## Testo fornito
▼

La mia impressione, più che altro, è che pure il pubblico sia tornato ad apprezzare e desiderare dei set meno monocorde. Per molti anni invece si pretendeva il set monolitico, per non dire monocorde; ora invece la gente è molto più aperta.
Beh, l’Italia è sempre stata aperta, è sempre stata diversa.
Oddio, sicuro?
Per me, sì. Amo l’Italia. Amo soprattutto Napoli: la amo dal cuore. Ha significato davvero tanto per me. Il pubblico napoletano è quello più rispettoso, educato ed appassionato.
Lo sai vero che i primi due aggettivi, soprattutto nel resto d’Italia, raramente vengono associati a Napoli e al suo pubblico…?
Lo so benissimo. Ma se non avete capito questo lato di Napoli e dei napoletani, beh, peggio per voi. La città è un casino, lo so: disordine, spazzatura, spaccio, illegalità… Ma oltre a questo, c’è tanto ma tanto di quel cuore. Tanto. Napoli è una città punk: all’apparenza brutta, sporca, cattiva ed oltraggiosa. Napoli è un porcospino: se la guardi e l’affronti solo in superficie allora ti punge, ti fa male ed è sgradevole. Il segreto però è andare sotto la superficie, andare alla vera essenza di Napoli e della napoletanità. Ma loro non concedono a tutti di farlo: devi essere la persona giusta, avere la sensibilità giusta. Sennò ti lasciano nei tuoi pregiudizi.
Senti, mediamente com’è la gente che ruota attorno alla club culture? Intendo: è meglio o peggio di quella che ruota attorno ad altri macrogeneri di musica, attorno al cinema o attorno alla moda?

▲

## Istruzioni
1 – Ricopia dall'intervista su Napoli il passo che comincia con le parole "Per me, sì." e termina dopo "al suo pubblico…?".
2 – Elenca i problemi della città che l'intervista su Napoli nomina subito dopo le parole "La città è un casino, lo so".
3 – Prosegui l'intervista su Napoli e sulla club culture a partire dall'ultima domanda riportata.

## Informazioni

▼

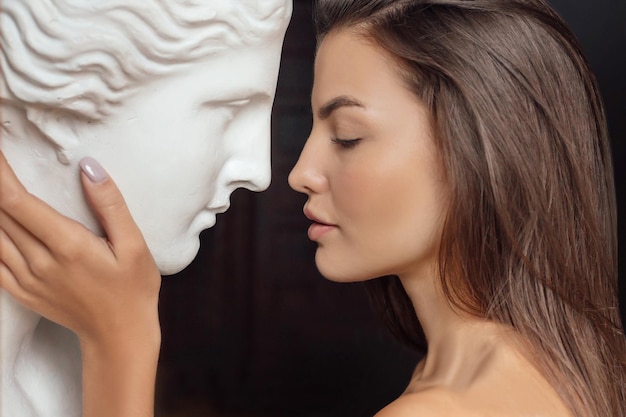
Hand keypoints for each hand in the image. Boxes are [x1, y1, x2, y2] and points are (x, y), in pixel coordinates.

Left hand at [0, 152, 160, 346]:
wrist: (120, 335)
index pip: (17, 200)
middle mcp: (39, 261)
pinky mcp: (21, 291)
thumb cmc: (133, 288)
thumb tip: (88, 167)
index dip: (0, 172)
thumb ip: (110, 204)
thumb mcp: (134, 244)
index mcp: (67, 245)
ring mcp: (26, 279)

▲

## Risultati dell'esercizio
1 –
Per me, sì. Amo l’Italia. Amo soprattutto Napoli: la amo dal cuore. Ha significato davvero tanto per me. Il pubblico napoletano è quello più rispettoso, educato ed appassionato.
Lo sai vero che i primi due aggettivi, soprattutto nel resto d’Italia, raramente vengono associati a Napoli e al suo pubblico…?

2 – disordine, spazzatura, spaccio, illegalità

3 –
Ah, la moda. Un posto pieno di bastardi isterici. Creativi, creativissimi per carità – nulla da dire su questo. Ma è come se fossero tutti drammaticamente incazzati con se stessi per qualcosa che nella loro vita sta andando storto, solo che non hanno il coraggio di ammetterselo (o non riescono a capire di cosa si tratta) e allora si sfogano con gli sta attorno comportandosi sempre e programmaticamente da stronzi. Però guarda, ti dirò, nella moda magari questo è particolarmente pronunciato, ma ovunque si formi una cricca specifica credo che insorgano dalle dinamiche umane insane, simili a questa appena descritta. Appena ti senti di fare parte di un “gruppo esclusivo”, diventi una testa di cazzo.
Non sono cose che si dicono a metà intervista, mai, però oh non resisto: parlare con te è davvero una bella esperienza. Pochi sono così diretti, affilati, appassionati. Ma è una cosa che avevo notato anche osservandoti all’esterno; ad esempio quando partecipi ai panel dell’ADE. Ti dai davvero in tutto e per tutto, come testa pensante. Senza rete.
Beh, se in un’intervista la chiacchierata diventa interessante inevitabile divertirsi a rispondere bene, senza filtri. Se invece è tutto un “Qual è il tuo club preferito? Qual è il tuo disco del cuore? Qual è il pezzo del momento?”, beh, lì non viene fuori quasi nulla. E’ bello, quando i discorsi scivolano su questioni un po’ più vaste. Anche perché nel rispondere puoi scoprire delle cose di te stesso di cui nemmeno ti eri accorto. Una buona intervista è come una seduta dallo psicologo a gratis. Rinunciarvi o rispondere in modo superficiale sarebbe stupido, no?
Avere regolarmente delle buone conversazioni può anche migliorare la musica che crei?
No.
Sono due mondi separati, insomma.
Forse qualche influenza subliminale c’è, ma essenzialmente in studio devi fare una cosa, ed è molto poco poetica e dialettica: lottare contro le macchine, per tirare fuori il meglio da loro.
Il dj e producer lo sappiamo che lo sai fare; però sei anche molto analitico, bravo a parlare e pure bravo a scrivere, visto che hai fatto anche il giornalista. Se non avessi fatto il musicista, cosa avresti fatto nella vita?
Non fosse stato per la musica, e guardando a come la mia famiglia mi ha tirato su da piccolo, ora probabilmente sarei in galera da qualche parte.
Questa è una frase forte.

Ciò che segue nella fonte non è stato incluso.